The cement manufacturer recorded 4.2 billion shillings in profits which was a drop from 7.2 billion shillings in profits recorded last year at the same time.

The company attributed the drastic profit fall on the re-valuation gain of the assets which now stands at 15.7 billion shillings up from 9.5 billion shillings in 2015 and 2.2 billion shillings in 2014.

The value investment property for the company is at 6.2 billion shillings with a drop of 1.1 billion shillings from 7.3 billion shillings recorded last year.

The company’s total expenses increased to 3.25 billion shillings, this being an increase by 638 million shillings from what was recorded last year.
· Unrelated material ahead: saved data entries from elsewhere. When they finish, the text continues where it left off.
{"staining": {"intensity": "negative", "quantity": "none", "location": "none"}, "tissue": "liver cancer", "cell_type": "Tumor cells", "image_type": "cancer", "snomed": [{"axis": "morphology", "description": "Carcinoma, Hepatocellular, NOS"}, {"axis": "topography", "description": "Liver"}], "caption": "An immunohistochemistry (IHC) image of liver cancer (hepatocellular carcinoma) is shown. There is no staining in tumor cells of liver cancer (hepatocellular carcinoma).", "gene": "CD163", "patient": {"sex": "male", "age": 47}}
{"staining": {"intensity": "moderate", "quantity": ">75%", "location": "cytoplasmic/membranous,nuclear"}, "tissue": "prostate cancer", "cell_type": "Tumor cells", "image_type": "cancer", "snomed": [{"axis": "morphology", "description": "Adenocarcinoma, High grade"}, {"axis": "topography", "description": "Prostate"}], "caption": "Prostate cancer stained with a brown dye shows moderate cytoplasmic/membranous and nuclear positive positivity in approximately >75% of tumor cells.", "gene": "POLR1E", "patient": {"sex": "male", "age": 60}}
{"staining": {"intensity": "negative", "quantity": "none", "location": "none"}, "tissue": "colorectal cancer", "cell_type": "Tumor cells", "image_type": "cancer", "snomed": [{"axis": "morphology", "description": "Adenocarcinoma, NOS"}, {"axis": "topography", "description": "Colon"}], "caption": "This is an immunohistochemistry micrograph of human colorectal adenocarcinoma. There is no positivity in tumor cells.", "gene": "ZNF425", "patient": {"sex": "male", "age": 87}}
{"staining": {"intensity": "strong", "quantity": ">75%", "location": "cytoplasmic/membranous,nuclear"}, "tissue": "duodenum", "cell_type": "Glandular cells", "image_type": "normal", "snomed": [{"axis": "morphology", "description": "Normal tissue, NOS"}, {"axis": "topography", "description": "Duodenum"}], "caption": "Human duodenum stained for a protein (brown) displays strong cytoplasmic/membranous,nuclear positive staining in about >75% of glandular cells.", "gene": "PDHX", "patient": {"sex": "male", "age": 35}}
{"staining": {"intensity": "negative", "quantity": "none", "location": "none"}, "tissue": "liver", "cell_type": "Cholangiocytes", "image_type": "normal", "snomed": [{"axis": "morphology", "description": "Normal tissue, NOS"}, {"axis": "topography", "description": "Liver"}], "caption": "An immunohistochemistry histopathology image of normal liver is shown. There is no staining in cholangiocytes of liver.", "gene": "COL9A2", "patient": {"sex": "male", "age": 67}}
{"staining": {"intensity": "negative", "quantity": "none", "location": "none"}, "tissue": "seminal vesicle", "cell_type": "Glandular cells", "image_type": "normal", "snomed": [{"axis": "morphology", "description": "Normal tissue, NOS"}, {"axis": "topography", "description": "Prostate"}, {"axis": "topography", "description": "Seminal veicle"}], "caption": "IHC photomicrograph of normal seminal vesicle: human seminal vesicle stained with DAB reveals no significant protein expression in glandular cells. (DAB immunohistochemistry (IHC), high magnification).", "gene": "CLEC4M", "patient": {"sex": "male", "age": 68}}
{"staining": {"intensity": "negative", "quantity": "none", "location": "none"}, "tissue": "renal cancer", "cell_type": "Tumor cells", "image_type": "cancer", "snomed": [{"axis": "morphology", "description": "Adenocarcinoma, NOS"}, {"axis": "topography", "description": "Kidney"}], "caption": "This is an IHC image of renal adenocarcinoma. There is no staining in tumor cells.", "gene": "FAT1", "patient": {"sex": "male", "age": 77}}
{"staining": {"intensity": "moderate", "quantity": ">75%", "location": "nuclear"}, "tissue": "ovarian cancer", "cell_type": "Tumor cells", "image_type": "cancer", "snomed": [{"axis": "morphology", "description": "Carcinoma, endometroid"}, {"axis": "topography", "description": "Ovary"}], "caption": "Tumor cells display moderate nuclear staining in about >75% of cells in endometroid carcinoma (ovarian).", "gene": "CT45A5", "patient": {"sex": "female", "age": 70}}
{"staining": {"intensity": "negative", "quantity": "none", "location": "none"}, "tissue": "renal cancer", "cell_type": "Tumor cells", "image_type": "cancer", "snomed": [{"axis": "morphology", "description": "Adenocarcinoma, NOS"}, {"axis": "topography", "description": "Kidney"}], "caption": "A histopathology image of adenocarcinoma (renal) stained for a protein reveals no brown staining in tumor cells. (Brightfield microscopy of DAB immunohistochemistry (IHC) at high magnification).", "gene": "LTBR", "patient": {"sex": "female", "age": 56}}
The costs in terms of finance stood at 618.1 million shillings being an increase by 67.3 percent putting more heat on the company.

The company recorded an increase in revenue by 5.4 percent to 8.9 billion shillings while the operation losses increased from 577.5 million shillings last year to 1.6 billion shillings this year.

The government is a major shareholder in the company with 25 percent of the shares and the fall in profits just spell doom for government-owned companies.

The Portland Cement results comes after another company whose government has a stake, Mumias Sugar Company, reported a pretax loss of 6.06 billion shillings for the year ending June 2016.

The miller attributed the massive loss to “an acute shortage of quality sugarcane particularly in the fourth quarter and the widespread of sugarcane poaching” according to a statement released by the board.

Kenya Airways on the other hand, though recovering quickly from the loss of 27 billion shillings, recorded a loss of 4.8 billion shillings for the year. The airline has since embarked on a massive recovery program. Recently, Michael Joseph, a veteran in the telecommunication sector was appointed chairman of the board.